A história atribulada do Convento das Inglesinhas

Um incêndio arrasador e um texto difamatório marcaram os primeiros anos da estadia em Lisboa de religiosos da Ordem de Sião, expulsos de Inglaterra por Henrique VIII. Um artigo de Rogério Miguel Puga, investigador da NOVA FCSH, desvenda a história do primeiro convento inglês a estabelecer-se em Portugal.

O edifício onde hoje se situa o Instituto Superior de Economia e Gestão (ISEG), na Rua do Quelhas, albergou durante quase três séculos o Convento das Inglesinhas (1594-1861), nome pelo qual ficou conhecido o Convento das Brigantinas ou de Santa Brígida em Lisboa.

As irmãs e irmãos da Ordem de Sião que o fundaram  tinham sido expulsos de Inglaterra em 1539, no reinado de Henrique VIII. Flandres e França foram paragens antes da chegada a Portugal, em 1594, trazendo consigo o espólio da Ordem. Hospedam-se primeiro no Convento da Esperança antes de se instalarem, em 1599, num edifício que lhes fora oferecido em testamento.
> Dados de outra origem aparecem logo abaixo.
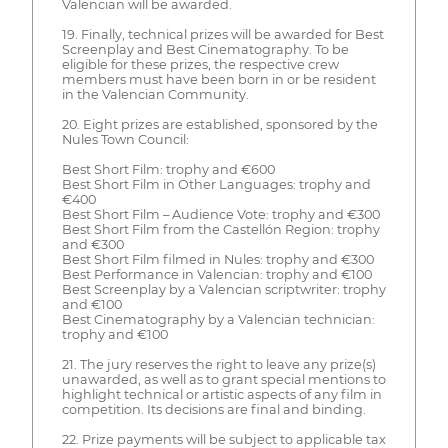
Valencian will be awarded.
19. Finally, technical prizes will be awarded for Best
Screenplay and Best Cinematography. To be
eligible for these prizes, the respective crew
members must have been born in or be resident
in the Valencian Community.
20. Eight prizes are established, sponsored by the
Nules Town Council:
Best Short Film: trophy and €600
Best Short Film in Other Languages: trophy and
€400
Best Short Film – Audience Vote: trophy and €300
Best Short Film from the Castellón Region: trophy
and €300
Best Short Film filmed in Nules: trophy and €300
Best Performance in Valencian: trophy and €100
Best Screenplay by a Valencian scriptwriter: trophy
and €100
Best Cinematography by a Valencian technician:
trophy and €100
21. The jury reserves the right to leave any prize(s)
unawarded, as well as to grant special mentions to
highlight technical or artistic aspects of any film in
competition. Its decisions are final and binding.
22. Prize payments will be subject to applicable tax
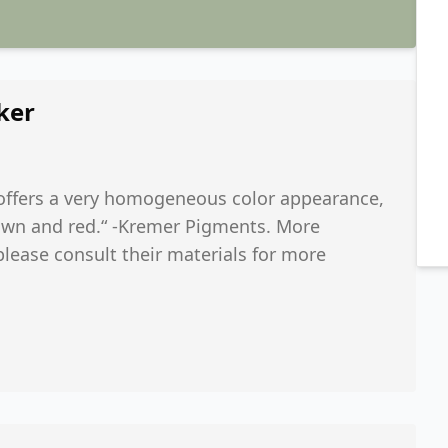
ker
d offers a very homogeneous color appearance,
 brown and red.“ -Kremer Pigments. More
 please consult their materials for more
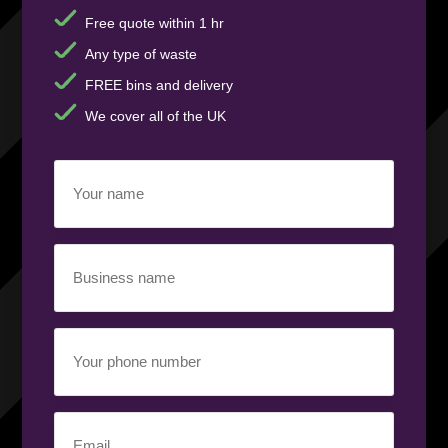
Free quote within 1 hr
Any type of waste
FREE bins and delivery
We cover all of the UK
Your
name
(Required)
Business
name
(Required)
Your
phone
number
(Required)
Email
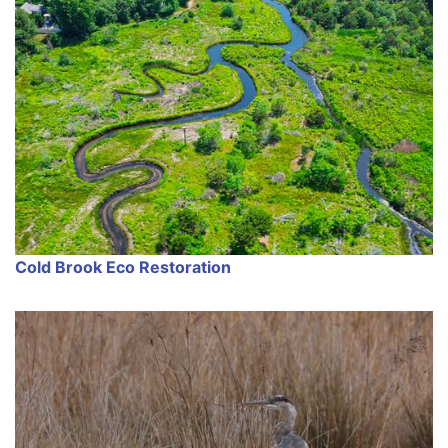
Cold Brook Eco Restoration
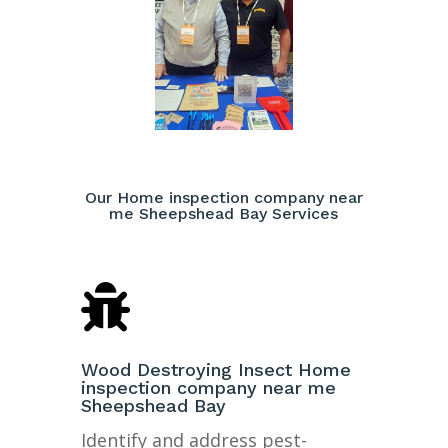
Our Home inspection company near
me Sheepshead Bay Services

Wood Destroying Insect Home
inspection company near me
Sheepshead Bay
Identify and address pest-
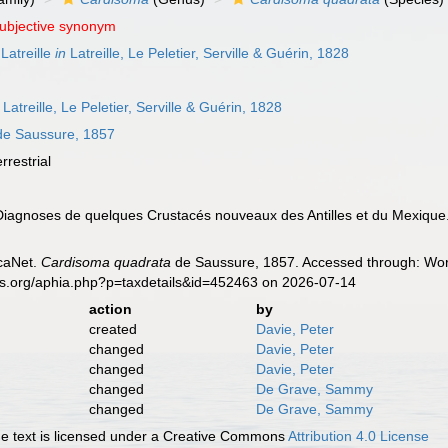
subjective synonym
Latreille
in
Latreille, Le Peletier, Serville & Guérin, 1828
Latreille, Le Peletier, Serville & Guérin, 1828
e Saussure, 1857
errestrial
Diagnoses de quelques Crustacés nouveaux des Antilles et du Mexique
caNet.
Cardisoma quadrata
de Saussure, 1857. Accessed through: Worl
es.org/aphia.php?p=taxdetails&id=452463 on 2026-07-14
action
by
created
Davie, Peter
changed
Davie, Peter
changed
Davie, Peter
changed
De Grave, Sammy
changed
De Grave, Sammy
 text is licensed under a Creative Commons
Attribution 4.0 License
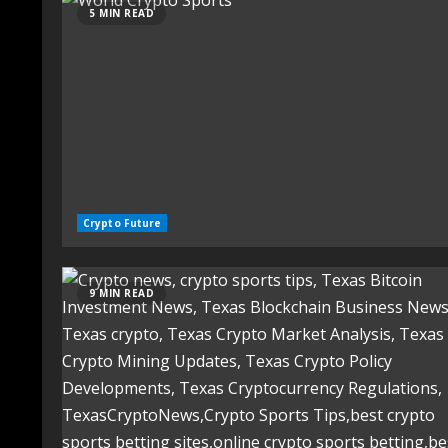
5 MIN READ
Crypto Future
9 MIN READ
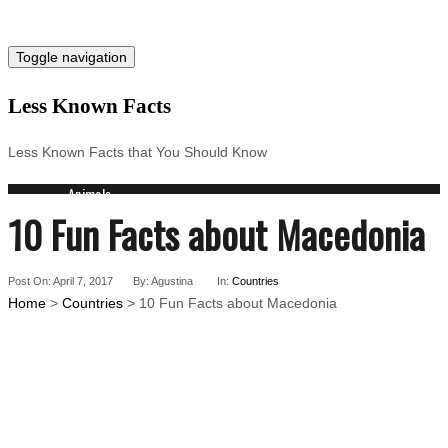
Toggle navigation
Less Known Facts
Less Known Facts that You Should Know
Animals
10 Fun Facts about Macedonia
Science
Cities
Companies
Post On: April 7, 2017
Countries
By: Agustina
In:
Countries
Home
>
Countries
> 10 Fun Facts about Macedonia
Technology
Arts
Medical
People
Search for:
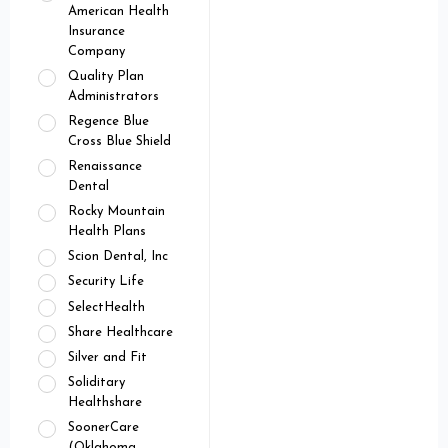
American Health
Insurance
Company
Quality Plan
Administrators
Regence Blue
Cross Blue Shield
Renaissance
Dental
Rocky Mountain
Health Plans
Scion Dental, Inc
Security Life
SelectHealth
Share Healthcare
Silver and Fit
Soliditary
Healthshare
SoonerCare
(Oklahoma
É assim que surge o Convento do Quelhas das Religiosas de Santa Brígida.

Este primeiro convento inglês a estabelecer-se em Portugal seria destruído por um incêndio em Agosto de 1651. Nesse incêndio também arderam a Igreja de São Salvador de Sião e parte do arquivo da Ordem de Sião.

Os primeiros anos da estadia da Ordem em Lisboa foram ainda marcados pela intensa disputa religiosa entre católicos e protestantes que se vivia então na Europa. Em 1622, o mercador e panfletista protestante Thomas Robinson publica um panfleto que difama o convento brigantino inglês de Lisboa. A obra, The Anatomy of the English Nunnery at Lisbon in Portugal: Dissected and Laid Open by One that Was Sometime a Younger Brother of the Convent, seria sucessivamente republicada (1623, 1630, 1637, 1662) e ainda republicada em 1731 e mesmo em 1916. Faz parte da literatura protestante anti-católica, que acusava freiras e frades de serem corruptos e imorais, e de as primeiras serem manipuladas pelos segundos.

Esta era a temática recorrente nesse tipo de literatura, destaca Rogério Miguel Puga, investigador em Línguas, Literaturas e Culturas da NOVA FCSH. Em artigo publicado no nº 23 da Revista de Estudos Anglo-Portugueses (pp. 77-104), de 2013, o investigador dá conta de como a Ordem de Sião reage também por escrito, refutando as acusações do autor protestante.

Passam-se quase dois séculos. Em 1809, em plena Guerra Peninsular e aquando da segunda das invasões francesas, algumas freiras regressam a Inglaterra. No ano seguinte, as religiosas que tinham permanecido em Lisboa mudam-se temporariamente para o convento do Bom Sucesso, que funcionava como hospital para militares britânicos.

Enquanto membros de uma ordem britânica, estas freiras não foram abrangidas pela extinção das ordens religiosas, de 1834. Por isso, permanecem em Lisboa até 1861. Nesse ano, as doze freiras que restavam vendem os bens da Ordem e regressam à Grã-Bretanha, mais de trezentos anos depois do exílio inicial.

Em 1864, o edifício da Rua das Inglesinhas é adquirido pelos Jesuítas, que aí instalam o Colégio de Jesus até à instauração da República. Nessa época, foi ampliado de um piso em toda a ala nordeste do corpo do refeitório. Posteriormente, instalam-se no edifício o Museu da Revolução Republicana, a Emissora Nacional e o ISEG.

Imagem: Convento das Inglesinhas em princípios do século XX (fotografia de Alberto Lima, AFL).